From the webpage:
The Yahoo News Feed dataset is a collection based on a sample of anonymized user interactions on the news feeds of several Yahoo properties, including the Yahoo homepage, Yahoo News, Yahoo Sports, Yahoo Finance, Yahoo Movies, and Yahoo Real Estate. The dataset stands at a massive ~110B lines (1.5TB bzipped) of user-news item interaction data, collected by recording the user- news item interaction of about 20M users from February 2015 to May 2015. In addition to the interaction data, we are providing the demographic information (age segment and gender) and the city in which the user is based for a subset of the anonymized users. On the item side, we are releasing the title, summary, and key-phrases of the pertinent news article. The interaction data is timestamped with the user’s local time and also contains partial information of the device on which the user accessed the news feeds, which allows for interesting work in contextual recommendation and temporal data mining.
The dataset may be used by researchers to validate recommender systems, collaborative filtering methods, context-aware learning, large-scale learning algorithms, transfer learning, user behavior modeling, content enrichment and unsupervised learning methods.
The readme file for this dataset is located in part 1 of the download. Please refer to the readme file for a detailed overview of the dataset.
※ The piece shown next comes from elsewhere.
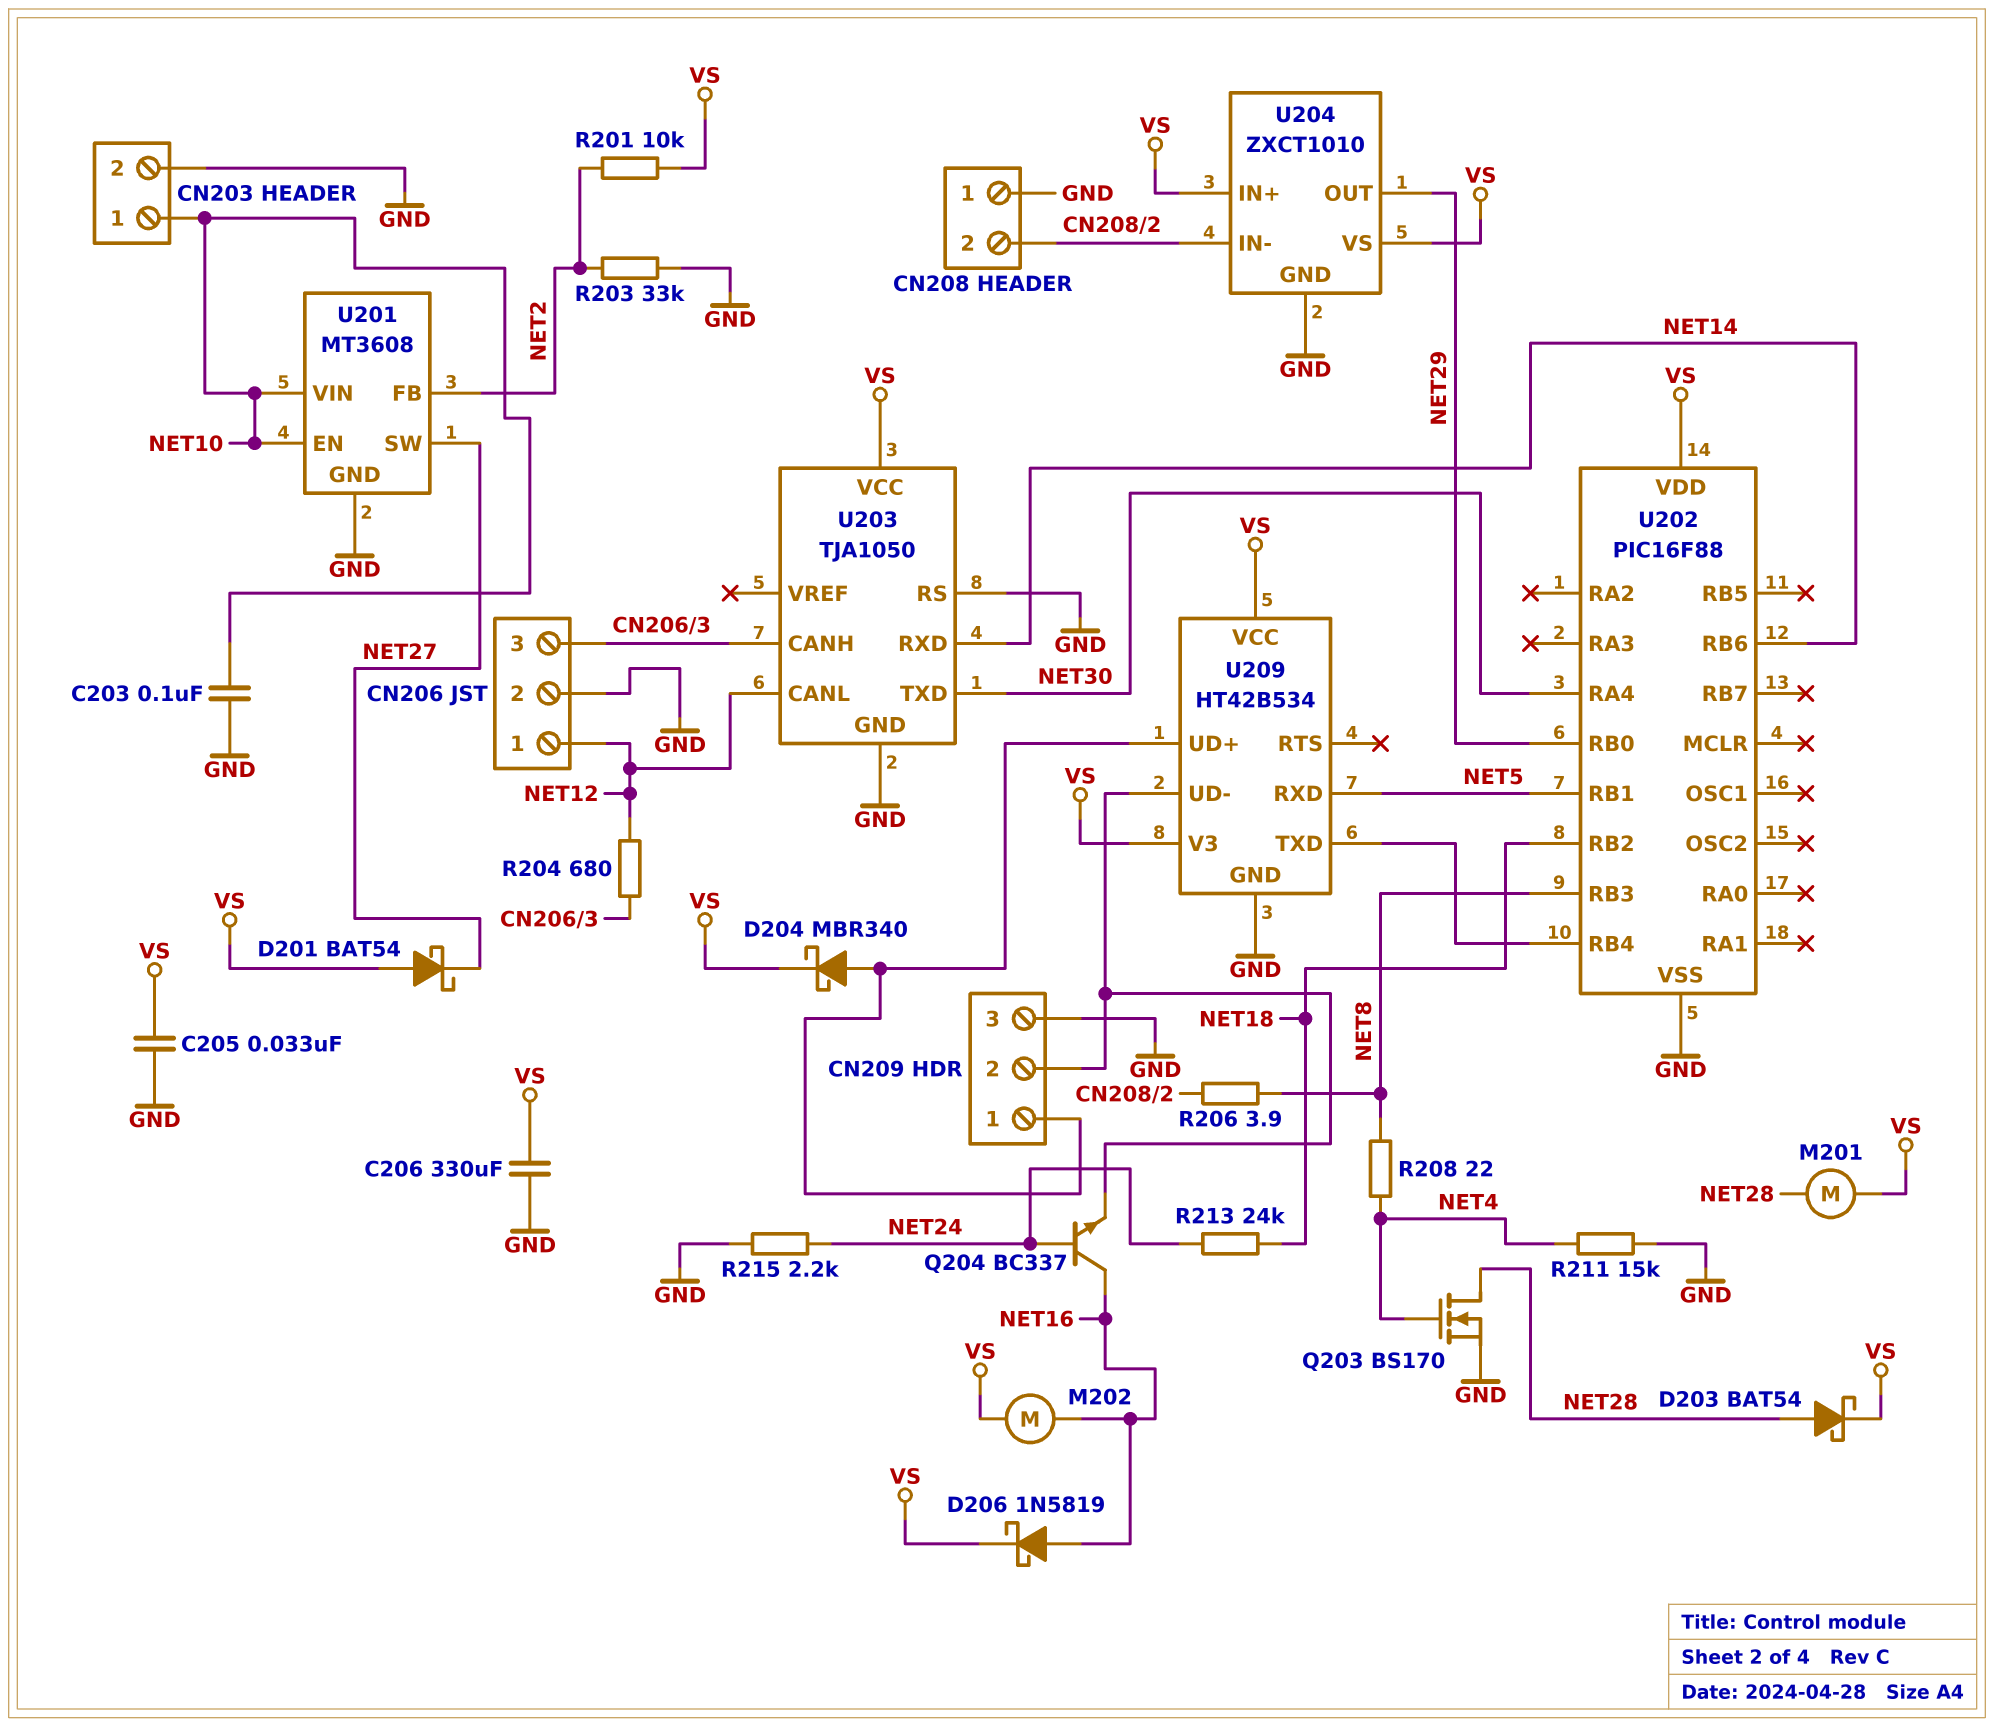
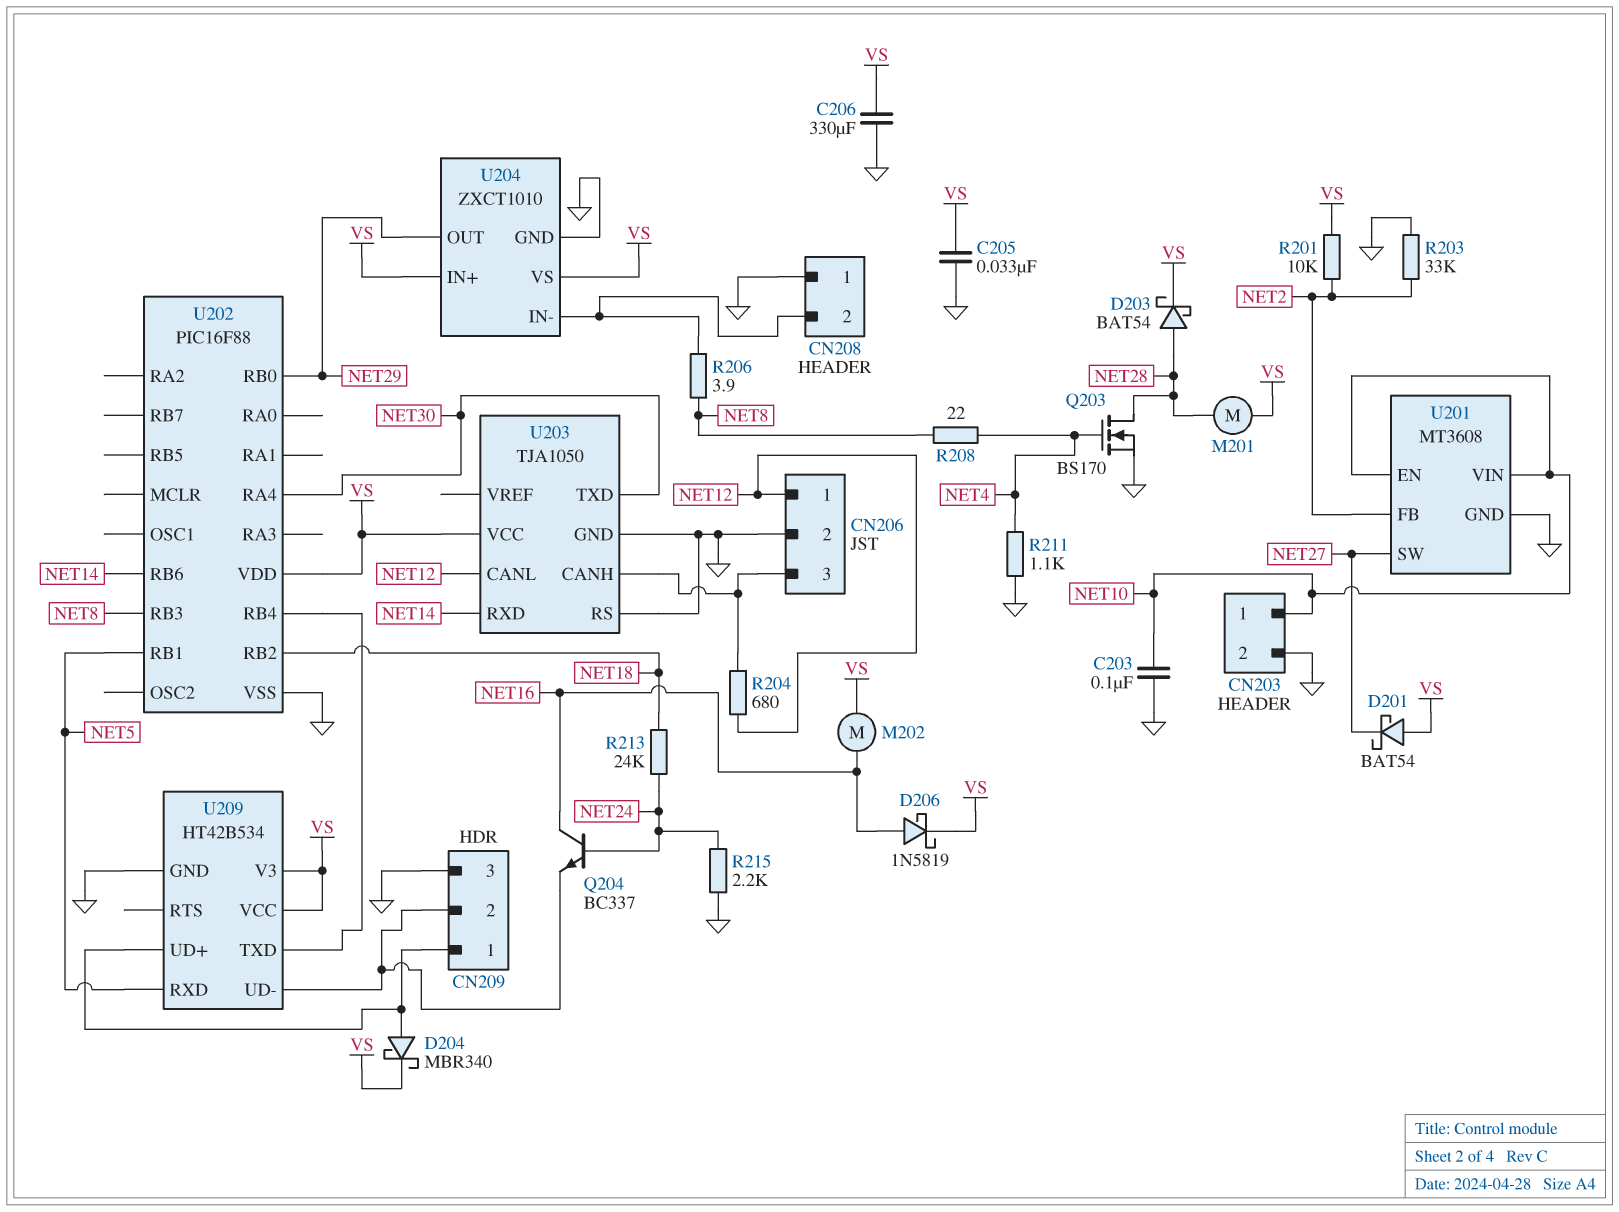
R211: 15k (GND, NET4) -> 1.1k (GND, NET4)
A great data set but one you aren’t going to see unless you have a university email account.
I thought when it took my regular Yahoo! login and I accepted the license agreement I was in. Not a chance!
No open data at Yahoo!
Why Yahoo! would have such a restriction, particularly in light of the progress towards open data is a complete mystery.
To be honest, even if I heard Yahoo!’s “reasons,” I doubt I would find them convincing.
If you have a university email address, good for you, download and use the data.
If you don’t have a university email address, can you ping me with the email of a decision maker at Yahoo! who can void this no open data policy?